Campbell is an artist, poet experimental filmmaker, writer, Senior Lecturer at University of the Arts London, curator of regular performance poetry night POW? Play on Words in South London and founder of Homo Humour, the first of its kind project on contemporary queer male film and moving image practices that explore humour and LGBTQ+ storytelling.

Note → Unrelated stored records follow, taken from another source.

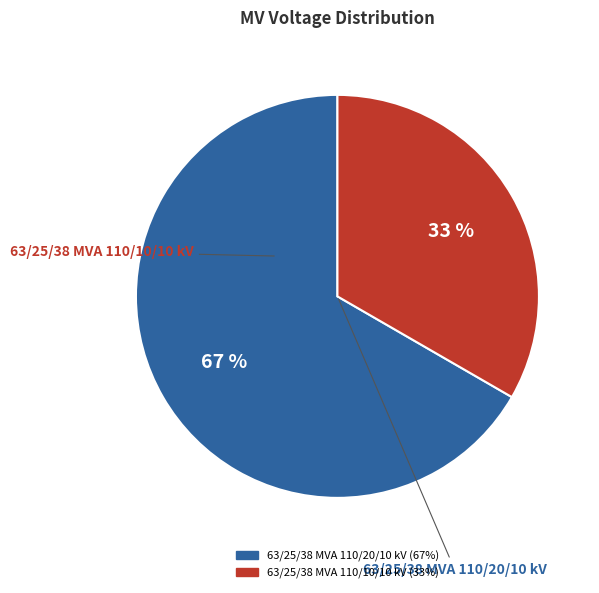

Do 63/25/38 MVA 110/20/10 kV and 63/25/38 MVA 110/10/10 kV together represent more than half of the pie?

Yes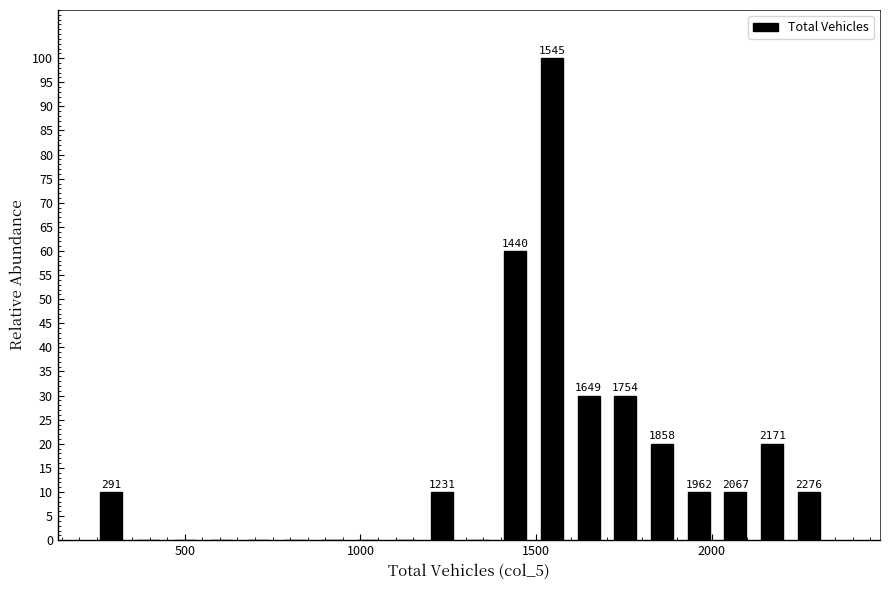

Read against the x-axis, roughly where is the centre of the tallest bar?

1550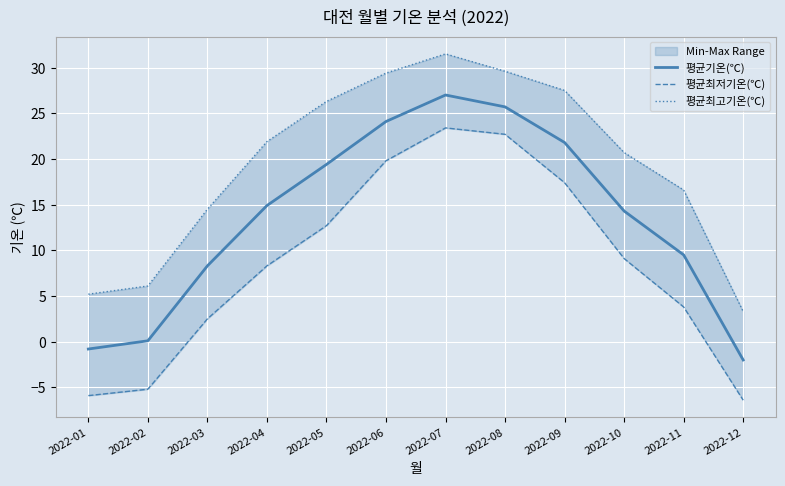

What is the approximate value of 평균기온(℃) at 2022-01?

-0.8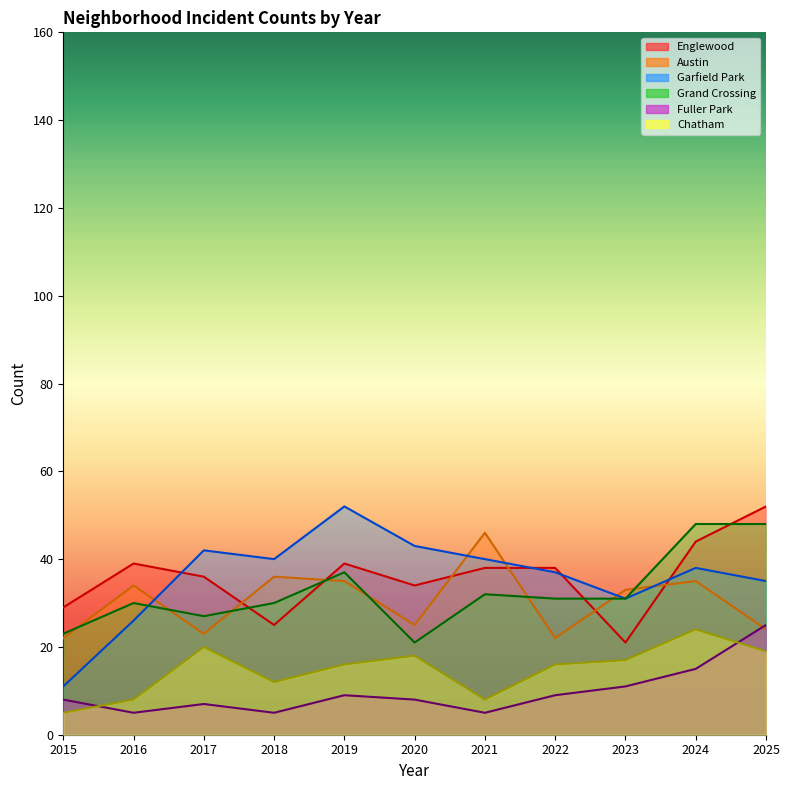

True or false: Chatham has a value of 41 at 2024.

False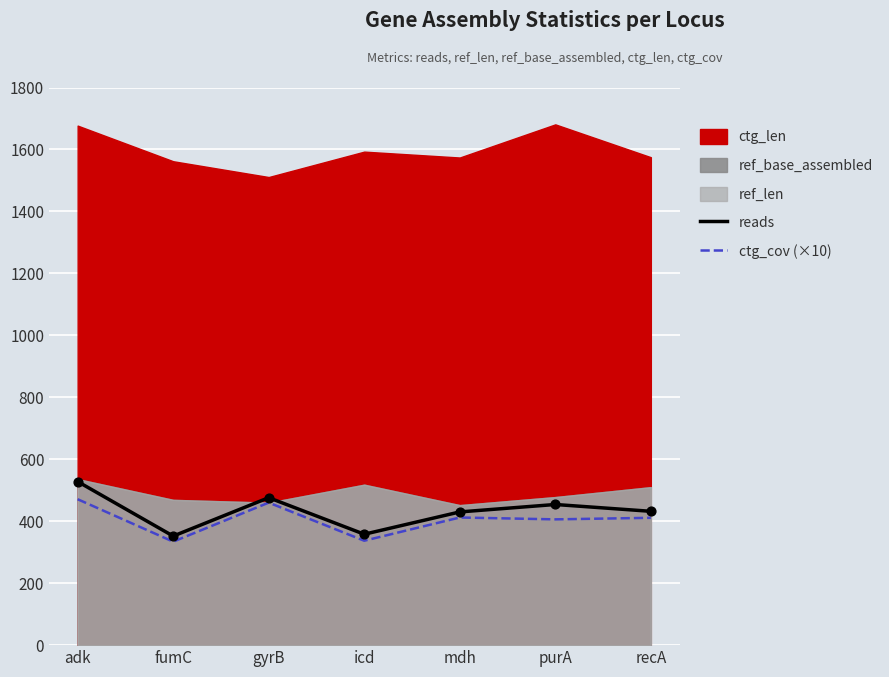

Is the value of reads at purA greater than the value of ctg_cov (×10) at icd?

Yes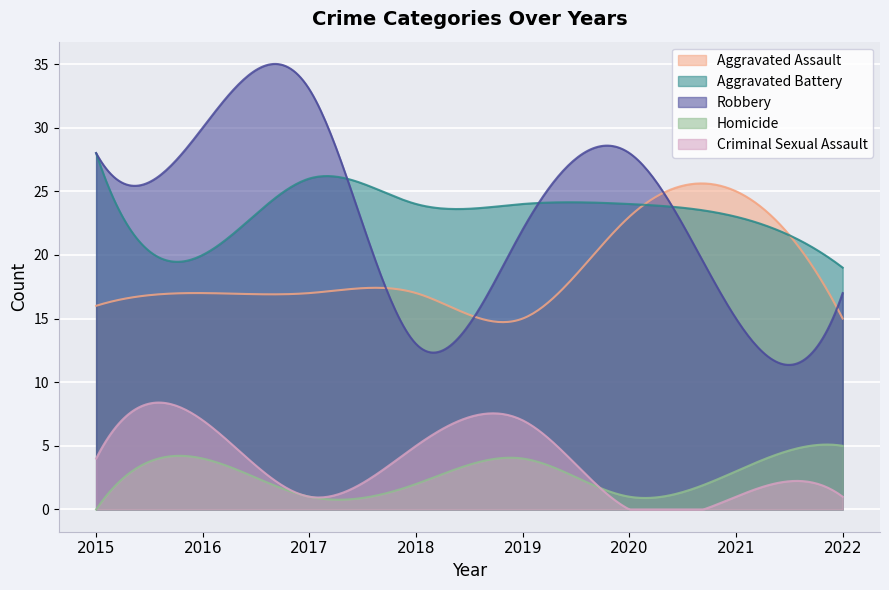

What is the minimum value for Robbery?

11.4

His experimental performance poetry films have been selected for many international film festivals since 2019 including Queerbee LGBT Film Festival, The Gilbert Baker Film Festival, Kansas 2020 and 2021, HOMOGRAPHY, Brussels and STATES OF DESIRE: Tom of Finland in the Queer Imagination, Casa de Duende, Philadelphia, USA, 2020 WICKED QUEER 2021, Boston, USA, FilmPride - Brighton & Hove Pride's official LGBTQ+ film festival, Brighton, UK, Splice Film Festival 2021, Brooklyn, USA and Darkroom Festival, London.
 
In 2022, Lee’s films have screened/will screen at prestigious events/festivals including REELpoetry/HoustonTX, Houston, USA, Living with Buildings II, Coventry, UK, Beyond Words curated by Gabriel Sosa, Fountain Street Gallery, Boston USA, Micromania Film Festival ,The Football Art Prize, UK-touring exhibition to Touchstones Rochdale, Millennium Gallery, Sheffield and Sunderland Museum & Winter Gardens, Scream Queer Film Festival, Rome, Italy, Splice Film Festival 2022, Brooklyn, USA, TRANÅS AT THE FRINGE - International Screening of Experimental Films and Videopoems, Sweden, Post Pxrn Film Festival, Warsaw, Poland and FILM.ART Festival, Innsbruck, Austria. He has a solo exhibition of his poetry films, See Me, in July 2022 at Fountain Street Gallery, Boston, USA.